Background: New measures enabling better prediction of biologic behavior of large bowel cancer are highly desirable. One hundred ninety-four consecutive primary, recurrent, and metastatic colorectal adenocarcinomas, accessioned during 1991 at Rhode Island Hospital, were classified according to the presence and specific type of K-ras-2 point mutation.
Methods: An integrated histopathologic-genetic approach was used to detect mutations starting with minute, topographically selected, tissue samples from formaldehyde-fixed, paraffin-embedded specimens.
Results: Each colorectal adenocarcinoma exhibited either no or only one of seven specific types of K-ras-2 mutation. The mutation type of each primary tumor was present consistently in its metastatic deposits. Thirty-five percent of primary colorectal adenocarcinomas were found to be mutated (42 of 119). A significantly higher mutation rate (65%) was seen in lymphogenous-hematogenous metastases as a group (35 of 54; P < 0.005). By contrast, 22% of anastomotic recurrences and transcoelomic metastasis were mutated (4 of 18). Twenty-eight percent of adenocarcinomas with invasion limited to muscularis propria (Tis, T1, T2) were mutated (16 of 57), compared to 41% for more deeply invasive tumors (T3, T4; 26 of 63). When colorectal adenocarcinomas were analyzed by specific K-ras-2 mutation type, it was found that codon 13 mutated tumors did not progress to local or distant metastasis (P < 0.01). Tumors having a codon 12 valine substitution did not metastasize beyond pericolonic-perirectal lymph nodes. In contrast, colorectal cancers with codon 12 aspartic acid substitutions accounted for most of the distant hematogenous deposits (P < 0.01). Tumors with normal K-ras-2 accounted for most intraperitoneal deposits.
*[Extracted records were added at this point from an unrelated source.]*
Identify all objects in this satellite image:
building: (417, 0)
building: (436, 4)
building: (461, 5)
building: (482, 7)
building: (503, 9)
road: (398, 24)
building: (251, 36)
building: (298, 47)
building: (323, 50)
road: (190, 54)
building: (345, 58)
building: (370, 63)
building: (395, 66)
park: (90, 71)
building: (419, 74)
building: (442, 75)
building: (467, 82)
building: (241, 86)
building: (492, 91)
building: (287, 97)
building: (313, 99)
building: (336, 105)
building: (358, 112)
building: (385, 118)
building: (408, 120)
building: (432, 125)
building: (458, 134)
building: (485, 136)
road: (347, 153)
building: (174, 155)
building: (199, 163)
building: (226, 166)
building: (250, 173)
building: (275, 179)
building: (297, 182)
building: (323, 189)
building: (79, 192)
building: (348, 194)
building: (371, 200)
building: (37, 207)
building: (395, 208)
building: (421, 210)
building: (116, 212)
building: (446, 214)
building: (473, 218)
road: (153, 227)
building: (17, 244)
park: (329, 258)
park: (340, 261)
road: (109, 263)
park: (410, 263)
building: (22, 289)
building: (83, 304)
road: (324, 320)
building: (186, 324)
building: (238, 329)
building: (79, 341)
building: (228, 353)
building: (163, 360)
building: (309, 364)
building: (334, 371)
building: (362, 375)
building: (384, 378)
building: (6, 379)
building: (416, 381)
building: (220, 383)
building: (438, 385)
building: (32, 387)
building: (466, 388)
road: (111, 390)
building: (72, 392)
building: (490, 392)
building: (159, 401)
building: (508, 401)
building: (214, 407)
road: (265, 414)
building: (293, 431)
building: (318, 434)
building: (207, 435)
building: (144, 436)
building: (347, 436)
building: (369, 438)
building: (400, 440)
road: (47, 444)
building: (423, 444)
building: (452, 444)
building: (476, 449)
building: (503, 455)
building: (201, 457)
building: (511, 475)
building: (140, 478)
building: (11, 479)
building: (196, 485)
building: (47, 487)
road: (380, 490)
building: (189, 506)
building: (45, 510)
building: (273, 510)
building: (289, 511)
Conclusions: Genotyping of colorectal adenocarcinoma by K-ras-2 status can identify subsets of patients likely to pursue indolent and aggressive forms of disease. The integrated histopathologic-genetic approach outlined is feasible for use in diagnostic pathology, providing information that together with clinicopathologic staging may individualize and optimize treatment.